**Text extract**
════════

For me, writing this story, writing any story for that matter, is all
about editing and change—once you get through the concept and research stage,
of course. Sometimes, I see a "need" to change a character's name, a
story thread, a sentence structure, or, as is true for Deadly Star, the whole genre.
Deadly Star didn't start off as a
romance. Over the years' long course of writing and editing the manuscript, one
of my critique partners thought the story might be marketed as an
action/adventure ... another said it was a woman-in-peril ... a third said it's
a political thriller. Someone even floated the idea that it was sci fi (it
isn't).
Hoping for some critiques beyond my writer's
group, I recklessly entered excerpts of the manuscript into two romance
contests. The judges in each though the concept and the story were good, except
it needed a happily ever after ending. (One judge wrote on her evaluation sheet
that she felt like throwing the pages against the wall when she got to the end!
That forced me to take another long look at what I had written. Yep, there was
a good love story there. Yep, it could, indeed, work as a romance novel if I
made a change, or three, or four within the manuscript and, of course, changed
the ending.
I reworked it and submitted it to Crimson
Romance. They offered me a contract about three weeks after I first submitted
my e-query and synopsis, and I knew I'd stumbled (been pushed) into the correct
genre.

════════

Rewrite the passage about changing a manuscript's genre from "For me, writing" to "the whole genre.", swapping "character's name" for "character's age". Rely on the text alone.

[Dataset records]
════════

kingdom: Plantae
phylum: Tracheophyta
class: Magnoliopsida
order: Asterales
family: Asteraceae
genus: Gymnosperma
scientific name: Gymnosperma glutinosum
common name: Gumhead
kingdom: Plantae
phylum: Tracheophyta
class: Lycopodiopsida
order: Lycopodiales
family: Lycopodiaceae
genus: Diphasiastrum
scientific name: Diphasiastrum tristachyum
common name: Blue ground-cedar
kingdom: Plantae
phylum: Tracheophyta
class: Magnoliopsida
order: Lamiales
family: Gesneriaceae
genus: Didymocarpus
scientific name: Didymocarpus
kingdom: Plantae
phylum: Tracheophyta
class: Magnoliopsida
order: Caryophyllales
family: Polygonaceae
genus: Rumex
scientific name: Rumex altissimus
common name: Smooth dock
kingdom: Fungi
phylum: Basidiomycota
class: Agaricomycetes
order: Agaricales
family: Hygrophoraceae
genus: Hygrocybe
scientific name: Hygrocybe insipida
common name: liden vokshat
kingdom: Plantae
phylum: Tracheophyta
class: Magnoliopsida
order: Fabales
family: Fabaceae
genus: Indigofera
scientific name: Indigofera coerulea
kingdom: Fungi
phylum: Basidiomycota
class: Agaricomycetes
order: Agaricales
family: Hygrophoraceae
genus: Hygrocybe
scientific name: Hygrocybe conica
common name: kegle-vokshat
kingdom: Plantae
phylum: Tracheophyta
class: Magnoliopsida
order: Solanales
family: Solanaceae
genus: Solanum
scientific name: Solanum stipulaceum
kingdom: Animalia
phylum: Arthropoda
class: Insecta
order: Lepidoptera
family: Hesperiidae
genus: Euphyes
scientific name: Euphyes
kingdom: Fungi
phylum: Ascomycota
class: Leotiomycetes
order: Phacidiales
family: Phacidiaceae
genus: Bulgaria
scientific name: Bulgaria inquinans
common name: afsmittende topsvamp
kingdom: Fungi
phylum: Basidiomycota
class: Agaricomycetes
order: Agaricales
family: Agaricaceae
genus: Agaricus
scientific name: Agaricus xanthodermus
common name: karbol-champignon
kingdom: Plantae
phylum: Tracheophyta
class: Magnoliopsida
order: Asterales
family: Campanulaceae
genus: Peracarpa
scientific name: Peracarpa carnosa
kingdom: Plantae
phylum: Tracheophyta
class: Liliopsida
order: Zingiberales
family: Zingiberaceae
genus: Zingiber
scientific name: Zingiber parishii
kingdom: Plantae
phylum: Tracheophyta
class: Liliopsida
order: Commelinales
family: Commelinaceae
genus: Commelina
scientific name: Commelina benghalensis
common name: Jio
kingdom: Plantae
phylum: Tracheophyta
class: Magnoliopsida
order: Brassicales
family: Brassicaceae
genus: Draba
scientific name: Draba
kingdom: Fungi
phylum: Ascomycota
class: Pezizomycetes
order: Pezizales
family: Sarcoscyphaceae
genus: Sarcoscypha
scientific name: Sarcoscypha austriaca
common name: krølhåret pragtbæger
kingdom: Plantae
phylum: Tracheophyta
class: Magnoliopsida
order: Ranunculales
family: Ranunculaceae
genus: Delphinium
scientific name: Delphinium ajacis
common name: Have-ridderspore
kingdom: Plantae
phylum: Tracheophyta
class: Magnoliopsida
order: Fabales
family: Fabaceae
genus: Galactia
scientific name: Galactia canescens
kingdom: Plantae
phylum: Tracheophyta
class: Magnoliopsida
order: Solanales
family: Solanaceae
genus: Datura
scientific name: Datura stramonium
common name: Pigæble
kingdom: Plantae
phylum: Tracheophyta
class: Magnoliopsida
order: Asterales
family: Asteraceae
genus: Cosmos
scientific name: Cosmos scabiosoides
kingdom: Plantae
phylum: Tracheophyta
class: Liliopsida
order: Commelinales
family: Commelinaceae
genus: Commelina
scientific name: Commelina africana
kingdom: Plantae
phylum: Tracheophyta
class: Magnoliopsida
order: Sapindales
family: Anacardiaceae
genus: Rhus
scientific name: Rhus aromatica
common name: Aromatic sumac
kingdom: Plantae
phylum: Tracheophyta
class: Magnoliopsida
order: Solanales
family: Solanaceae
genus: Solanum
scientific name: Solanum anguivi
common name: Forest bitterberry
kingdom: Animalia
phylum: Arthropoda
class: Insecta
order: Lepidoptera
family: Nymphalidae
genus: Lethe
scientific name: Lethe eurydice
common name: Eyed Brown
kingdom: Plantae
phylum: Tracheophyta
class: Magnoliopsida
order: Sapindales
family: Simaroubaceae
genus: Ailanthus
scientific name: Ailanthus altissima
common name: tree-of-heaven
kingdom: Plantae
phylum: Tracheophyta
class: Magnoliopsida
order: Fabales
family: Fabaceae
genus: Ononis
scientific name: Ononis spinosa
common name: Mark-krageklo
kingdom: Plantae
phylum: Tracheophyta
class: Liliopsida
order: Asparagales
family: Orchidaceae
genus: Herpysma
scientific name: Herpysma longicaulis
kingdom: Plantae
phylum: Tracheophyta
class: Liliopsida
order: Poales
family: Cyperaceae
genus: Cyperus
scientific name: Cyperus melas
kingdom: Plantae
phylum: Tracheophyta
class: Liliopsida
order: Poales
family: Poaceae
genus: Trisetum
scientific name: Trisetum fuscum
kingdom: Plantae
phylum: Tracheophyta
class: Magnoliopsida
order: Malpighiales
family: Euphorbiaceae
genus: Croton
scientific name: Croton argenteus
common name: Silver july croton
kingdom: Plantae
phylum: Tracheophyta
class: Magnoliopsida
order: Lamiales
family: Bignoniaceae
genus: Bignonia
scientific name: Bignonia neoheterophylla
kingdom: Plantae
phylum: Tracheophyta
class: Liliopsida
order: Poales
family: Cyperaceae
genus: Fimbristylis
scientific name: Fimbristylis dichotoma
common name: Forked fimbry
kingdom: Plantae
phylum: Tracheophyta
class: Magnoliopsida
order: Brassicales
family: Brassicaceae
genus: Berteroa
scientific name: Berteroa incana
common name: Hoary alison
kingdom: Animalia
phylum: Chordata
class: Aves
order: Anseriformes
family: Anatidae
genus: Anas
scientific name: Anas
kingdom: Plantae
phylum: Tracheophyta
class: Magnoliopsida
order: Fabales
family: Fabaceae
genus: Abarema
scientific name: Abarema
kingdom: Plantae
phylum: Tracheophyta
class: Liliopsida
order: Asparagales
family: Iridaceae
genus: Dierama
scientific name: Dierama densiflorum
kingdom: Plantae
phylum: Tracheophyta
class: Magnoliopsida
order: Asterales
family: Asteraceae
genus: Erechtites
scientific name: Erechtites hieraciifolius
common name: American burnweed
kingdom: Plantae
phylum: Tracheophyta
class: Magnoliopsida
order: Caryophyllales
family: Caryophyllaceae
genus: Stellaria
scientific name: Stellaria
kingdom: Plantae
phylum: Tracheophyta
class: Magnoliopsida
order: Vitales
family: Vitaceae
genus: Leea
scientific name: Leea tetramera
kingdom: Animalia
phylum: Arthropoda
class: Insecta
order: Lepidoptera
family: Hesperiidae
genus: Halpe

════════

**Solved exercise**
For me, writing this story, writing any story for that matter, is all
about editing and change—once you get through the concept and research stage,
of course. Sometimes, I see a "need" to change a character's age, a
story thread, a sentence structure, or, as is true for Deadly Star, the whole genre.